Keith Griggs, Syngenta tech rep in Arkansas and the Missouri Bootheel, waxed a bit nostalgic. “I got to thinking that this is the 34th Beltwide I’ve been to, which means I am really, really old. I see some other people I know who must have been coming as long as I have and who also witnessed a lot of changes, some good, some not so good.”
Including the Crop Consultants’ Conference as part of the proceedings, he says, was a good decision.
“I’m not going to go through any product updates right now, but just to let you know in 2019 we’re looking at two new products. One is Miravis Top, which will change the game when it comes to disease control, primarily target spot. We should have our label for that product in June. We’ll let’s see how quickly it gets here.
“And for those of you who check Xtend cotton, we will have a new product for pre- and post- application for weed control.”
He says a new class of chemistry for plant bugs and other insects is expected “further down the road. It is going to be very exciting when it gets here.”
Steven Nichols, BASF lead for global economic services for cotton, says he’s witnessed changes since the last Beltwide. “We’ve seen a lot of changes in the industry.

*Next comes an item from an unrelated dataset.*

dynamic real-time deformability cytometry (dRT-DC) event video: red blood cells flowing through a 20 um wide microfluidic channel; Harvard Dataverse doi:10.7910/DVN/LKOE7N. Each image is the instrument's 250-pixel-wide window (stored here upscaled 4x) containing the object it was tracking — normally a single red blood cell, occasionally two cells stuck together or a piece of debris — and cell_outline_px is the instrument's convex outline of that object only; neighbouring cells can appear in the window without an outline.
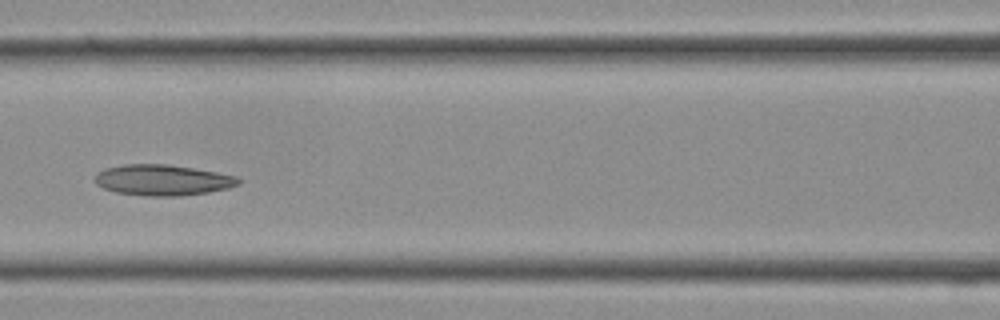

As you know, on Aug. 1, Bayer completed some acquisitions to BASF. So, when I showed up last year, I had a different name tag than this one and it was not BASF.
“Along with the cotton business, we also had assets with the seed treatment business come over, as well as other parts of the product businesses, like our R and D, and a trait development team, and a breeding team. So, all those assets came along, and all the individuals who work in those departments came as well. What we have now is a bigger portfolio to support cotton.”
Hank Jones, RHJ Ag Services in Winnsboro, La., who was master of ceremonies, paid homage to the wealth of knowledge and experience gathered at the annual consultants’ conference. “One of the luxuries we have at this meeting is that in this gathering room we have some of the best scientists in the world when it comes to studying cotton.”